Amazon SageMaker Data Wrangler has proven to be an impressive and necessary extension to Amazon SageMaker Studio, speeding up the time it takes to aggregate and prepare data for ML considerably.

In this post I’ll be taking a deep dive into Data Wrangler (checkout the video further below) as well as sharing some of my thoughts on the new tool.

Data Scientist, Metin Alisho, ready to deep dive Data Wrangler

Video Exploration of Data Wrangler

I was keen to get to grips with Data Wrangler and thought it best to record my findings and experience whilst using a sample dataset.

In the video below you can see how to get started with the tool, setting up data flows, crafting engineering steps in a pipeline, transforming data and more. I hope this video gives other Data Scientists and good overview of the capabilities Data Wrangler has in regards to speeding up data preparation times.

If you’d prefer to watch the video on YouTube, click here.

Ease of Use

With its integration to Redshift, S3 and Athena, Data Wrangler makes it easy to connect to a data source and dive straight into the analysis and transformation.
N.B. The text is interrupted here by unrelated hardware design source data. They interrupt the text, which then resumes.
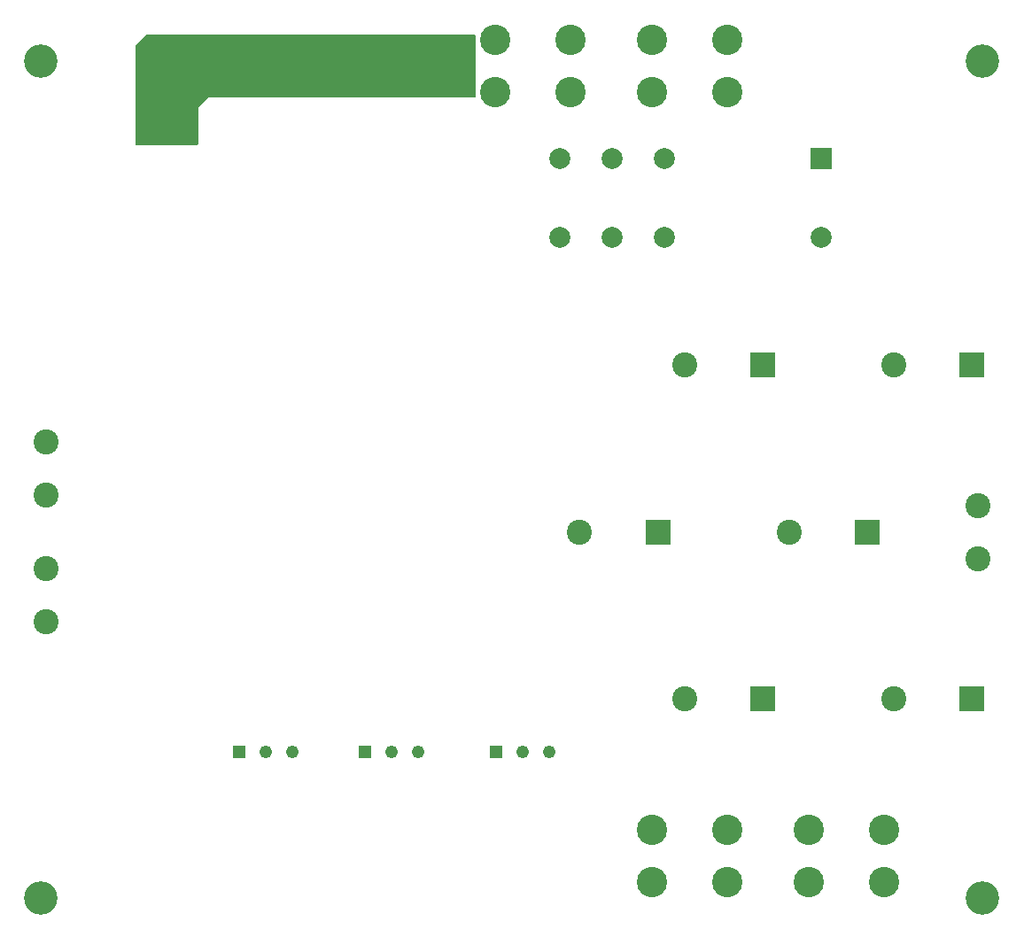
<source format=gbr>
%TF.GenerationSoftware,KiCad,Pcbnew,9.0.0*%
%TF.CreationDate,2025-08-07T11:31:08+08:00*%
%TF.ProjectId,Regen Clamp,52656765-6e20-4436-9c61-6d702e6b6963,1.1*%
%TF.SameCoordinates,PXa7d8c00PY8c30ac0*%
%TF.FileFunction,Soldermask,Bot*%
%TF.FilePolarity,Negative*%
%FSLAX46Y46*%
G04 Gerber Fmt 4.6, Leading zero omitted, Abs format (unit mm)*
G04 Created by KiCad (PCBNEW 9.0.0) date 2025-08-07 11:31:08*
%MOMM*%
%LPD*%
G01*
G04 APERTURE LIST*
%ADD10C,2.400000*%
%ADD11C,2.900000*%
%ADD12C,2.000000*%
%ADD13R,2.000000X2.000000*%
%ADD14R,1.218000X1.218000*%
%ADD15C,1.218000*%
%ADD16C,3.200000*%
%ADD17R,2.400000X2.400000*%
G04 APERTURE END LIST*
D10*
%TO.C,J2*%
X5500000Y36500000D03*
X5500000Y31420000D03*
%TD*%
%TO.C,J5*%
X94500000Y37460000D03*
X94500000Y42540000D03*
%TD*%
D11*
%TO.C,J3*%
X78400000Y11500000D03*
X78400000Y6500000D03*
X85600000Y11500000D03*
X85600000Y6500000D03*
%TD*%
D10*
%TO.C,J1*%
X5500000Y48580000D03*
X5500000Y43500000D03*
%TD*%
D12*
%TO.C,K1*%
X59537500Y75687500D03*
X59537500Y68187500D03*
X64537500Y75687500D03*
X64537500Y68187500D03*
X54537500Y75687500D03*
X54537500Y68187500D03*
D13*
X79537500Y75687500D03*
D12*
X79537500Y68187500D03*
%TD*%
D14*
%TO.C,RV2*%
X35960000Y19000000D03*
D15*
X38500000Y19000000D03*
X41040000Y19000000D03*
%TD*%
D16*
%TO.C,H2*%
X5000000Y5000000D03*
%TD*%
D17*
%TO.C,C23*%
X63977780Y40000000D03*
D10*
X56477780Y40000000D03*
%TD*%
D17*
%TO.C,C22*%
X73977780Y24000000D03*
D10*
X66477780Y24000000D03*
%TD*%
D11*
%TO.C,J4*%
X63400000Y11500000D03*
X63400000Y6500000D03*
X70600000Y11500000D03*
X70600000Y6500000D03*
%TD*%
D14*
%TO.C,RV1*%
X48460000Y19000000D03*
D15*
X51000000Y19000000D03*
X53540000Y19000000D03*
%TD*%
D16*
%TO.C,H1*%
X5000000Y85000000D03*
%TD*%
D17*
%TO.C,C19*%
X83977780Y40000000D03*
D10*
X76477780Y40000000D03*
%TD*%
D17*
%TO.C,C20*%
X93977780Y56000000D03*
D10*
X86477780Y56000000D03*
%TD*%
D16*
%TO.C,H3*%
X95000000Y5000000D03*
%TD*%
%TO.C,H4*%
X95000000Y85000000D03*
%TD*%
D11*
%TO.C,J7*%
X70600000Y82000000D03*
X70600000Y87000000D03*
X63400000Y82000000D03*
X63400000Y87000000D03*
%TD*%
%TO.C,J6*%
X55600000Y82000000D03*
X55600000Y87000000D03*
X48400000Y82000000D03*
X48400000Y87000000D03*
%TD*%
D14*
%TO.C,RV3*%
X23960000Y19000000D03*
D15*
X26500000Y19000000D03*
X29040000Y19000000D03*
%TD*%
D17*
%TO.C,C24*%
X93977780Y24000000D03*
D10*
X86477780Y24000000D03*
%TD*%
D17*
%TO.C,C21*%
X73977780Y56000000D03*
D10*
X66477780Y56000000D03*
%TD*%
G36*
X46481694Y87481694D02*
G01*
X46500000Y87437500D01*
X46500000Y81562500D01*
X46481694Y81518306D01*
X46437500Y81500000D01*
X21000000Y81500000D01*
X20000000Y80500000D01*
X20000000Y77062500D01*
X19981694Y77018306D01*
X19937500Y77000000D01*
X14062500Y77000000D01*
X14018306Y77018306D01*
X14000000Y77062500D01*
X14000000Y86474112D01*
X14018306Y86518306D01*
X14981694Y87481694D01*
X15025888Y87500000D01*
X46437500Y87500000D01*
X46481694Y87481694D01*
G37*
M02*

</source>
In addition, any data scientist can build and view a complete data pipeline carrying out all the steps necessary to get their data in the perfect format for their intended model.

Main Advantages

The main advantage was the ability to cut down the time spent on data cleansing and transformation by about 80-90% with the click of a button. This allows complex functions to be carried out without the need to write code and more importantly, researching how to write the necessary code in the first place!

Speed Up

Suppose a client wants a classification model built. Before this model is carried out, a Data Scientist will have to carry out a few initial functions. These are analysing the data (such as studying the distributions and correlations), transforming the data, carrying out some post transform analysis and perhaps a bias report or target leakage assessment.

To carry out all of these steps in a SageMaker, although doable, is an extremely time consuming process. But by using Data Wrangler, project delivery speeds up, allowing clients to see faster results from a consultancy perspective as the Data Scientist has less chance of getting bogged down with additional coding and debugging.

The Potential

I know Data Wrangler has a vast amount of potential here at Firemind. We can help our clients (current and future) get a head start in their data and machine learning journey by diving in and ‘getting our hands dirty’ with their data. One of the hardest stages of ML has always been the time needed for preparation of client data. With this new tool, that issue is a thing of the past.

It also allows us to quickly offer the client opportunities with AWS infrastructure tools such as Amazon Redshift and S3 and finally, we can work with the client to actually progress with the transformed data and start making predictions with ML.

These predictions and effective future analysis with predictive models are vital for many companies. The companies that embrace and understand that will be able to evolve as grow through intelligent dashboards, visualisation tools and more.

Final Thoughts

In addition to Data Wrangler being a transformation tool and data pipeline, it also opens a Data Scientist up to more advanced knowledge, only found after hours of research. For example, a Data Scientist new to ML may never have had exposure to target leakage, f1 scores or scaling features.

With Data Wrangler having the ability to provide this knowledge at the click of a button, it raises further awareness that these topics do exist. In the ML world, where there is so much theoretical knowledge, a Data Scientist is prompted to research the theoretical background (knowing its real world applications).